* **Instructions to follow**
Beginning with the line that contains "Process Take?" and concluding with the final line of the listing below, output each line exactly, and only those lines.

════════════════

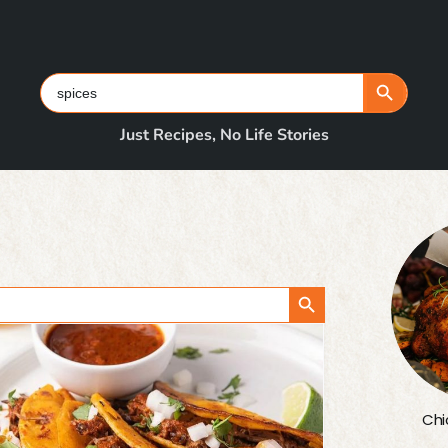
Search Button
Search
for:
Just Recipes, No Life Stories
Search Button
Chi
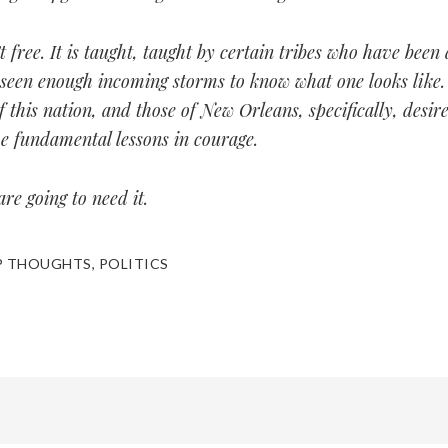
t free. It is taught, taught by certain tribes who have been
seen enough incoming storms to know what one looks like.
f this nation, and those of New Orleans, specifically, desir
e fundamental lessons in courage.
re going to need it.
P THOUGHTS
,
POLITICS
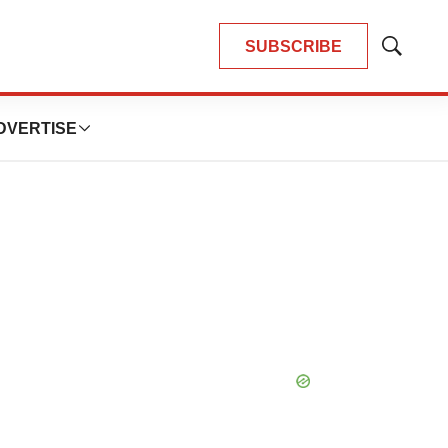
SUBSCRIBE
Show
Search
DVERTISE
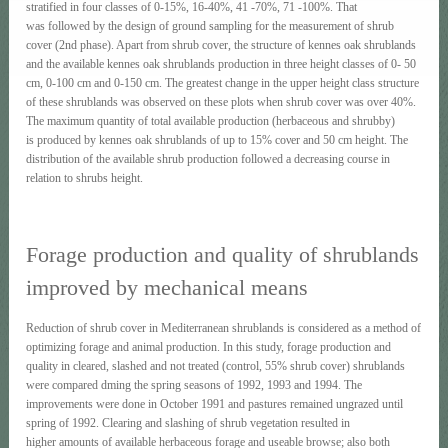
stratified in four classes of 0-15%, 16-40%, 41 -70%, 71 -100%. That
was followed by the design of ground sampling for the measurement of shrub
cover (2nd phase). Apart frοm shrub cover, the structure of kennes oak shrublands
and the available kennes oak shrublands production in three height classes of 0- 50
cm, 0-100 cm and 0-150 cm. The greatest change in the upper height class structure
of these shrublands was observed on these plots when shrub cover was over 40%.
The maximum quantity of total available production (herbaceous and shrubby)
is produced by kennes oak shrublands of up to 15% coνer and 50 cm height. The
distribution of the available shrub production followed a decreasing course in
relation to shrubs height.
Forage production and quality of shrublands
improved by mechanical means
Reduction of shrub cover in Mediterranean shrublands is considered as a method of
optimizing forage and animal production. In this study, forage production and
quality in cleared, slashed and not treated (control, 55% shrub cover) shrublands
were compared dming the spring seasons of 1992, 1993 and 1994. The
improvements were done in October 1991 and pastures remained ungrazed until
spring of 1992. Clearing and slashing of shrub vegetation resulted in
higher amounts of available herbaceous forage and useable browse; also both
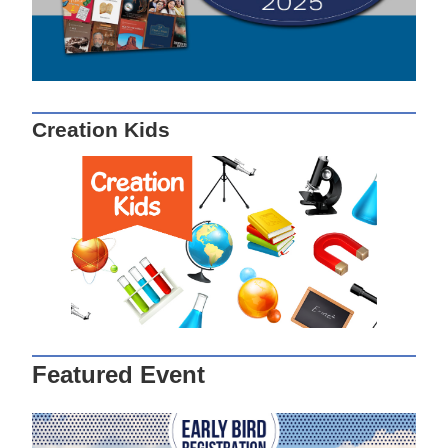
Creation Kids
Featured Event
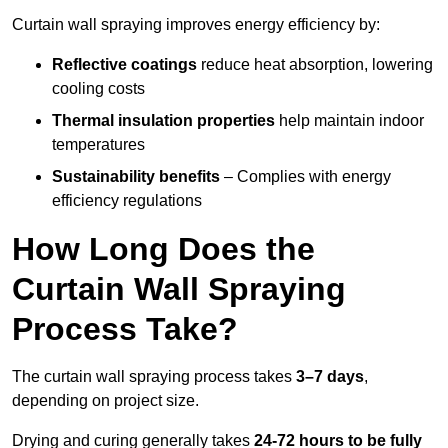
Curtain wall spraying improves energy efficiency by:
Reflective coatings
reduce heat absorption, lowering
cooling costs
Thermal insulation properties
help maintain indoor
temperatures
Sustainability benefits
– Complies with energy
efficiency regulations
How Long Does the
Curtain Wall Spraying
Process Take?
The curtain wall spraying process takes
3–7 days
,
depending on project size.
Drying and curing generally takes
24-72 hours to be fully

════════════════

* **Your response**
Process Take?
The curtain wall spraying process takes
3–7 days
,
depending on project size.
Drying and curing generally takes
24-72 hours to be fully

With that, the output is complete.